Sam Morse: Why do markets care about trade wars?

20 August 2018

The manager of the Fidelity European Values trust highlights how trade tariffs could affect businesses on the continent.

By Sam Morse,

Fidelity

Why do equity markets care so much about trade wars? Well, although trade can create winners and losers, as president Trump has opined, it has also been demonstrated that trade is, in the long run, a net benefit to the global economy.

European companies’ earnings and dividends are dependent on the health of the global economy. The imposition of trade barriers may, in the short term, secure the jobs of those protected, such as American steel workers, but often results in off-setting job losses elsewhere, for instance, in industries in which steel is a key input or in other geographies which export steel to America.

Investing memories are long and many have blamed the length of the Great Depression of the 1930s on the Smoot-Hawley tariffs imposed by the US on its trading partners nine months after the Wall Street crash of 1929. Remember, it took the Dow Jones index 25 years to get back to its pre-crash peak.

Trump has famously tweeted that it’s easy to win trade wars and has confidently predicted that the US will ‘win’ these trade wars. So which European companies will be the losers as protectionism escalates?

Some sectors will be hit particularly hard: the autos sector is one obvious casualty. Cars manufactured in Europe and exported to the US (think BMW, Mercedes, etc.) have a 2.5 per cent tariff added at the border while cars manufactured in the US and exported to Europe are marked up with a hefty 10 per cent tariff (yes, four times as much).

Now president Trump thinks that’s unfair and one of the reasons why Germany is running a massive current account surplus with the US. The president has mooted a 20 per cent tariff which would surely make American consumers think twice before buying their next German import?

To make matters worse, the German manufacturers are already getting caught in the cross-fire between the US and China, who have slapped a retaliatory additional 25 per cent tariff (to take it to a whopping 40 per cent in total) on cars manufactured in the US and exported to China.

BMW, for instance, manufacture SUVs in Spartanburg, South Carolina and ship them to China. All this bravado may die down in the longer term but, for companies with global supply chains like the auto OEMs, the uncertainty is already damaging (and we have not even broached the subject of a no-deal Brexit yet).

Are there any winners? Will any European companies benefit from trade wars? It is certainly easier to identify losers than winners.

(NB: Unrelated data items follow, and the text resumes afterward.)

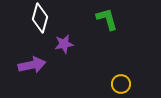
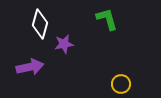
white diamond: moved 6 px down
purple arrow: moved 2 px left, 2 px down
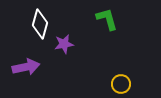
purple arrow: moved 4 px left
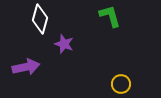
green L-shape: moved 3 px right, 3 px up
white diamond: moved 5 px up
purple star: rotated 30 degrees clockwise
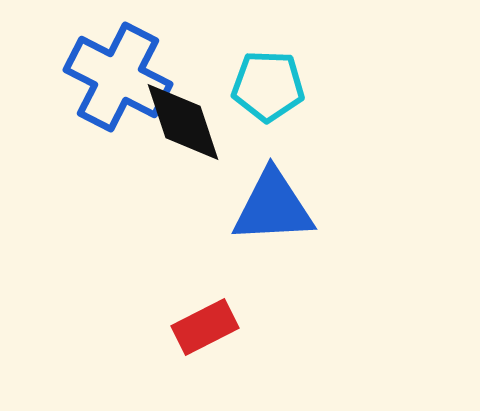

Ultimately, the real winner may be Trump himself if his ‘America first’ credentials garner him more votes; recent polls suggest his approval ratings are rising again. To find out if it’s worked for Trump, we will probably have to wait until the next presidential election.

If it does, then we can look forward to four more years of market volatility assuming the ‘tweeting’ and trade wars rumble on. Maybe Deutsche Boerse would continue to be a strong performer? After all, volatility is a huge boost to derivative volumes on its Eurex exchange!

Sam Morse is portfolio manager of the Fidelity European Values investment trust. The views expressed above are his own and should not be taken as investment advice.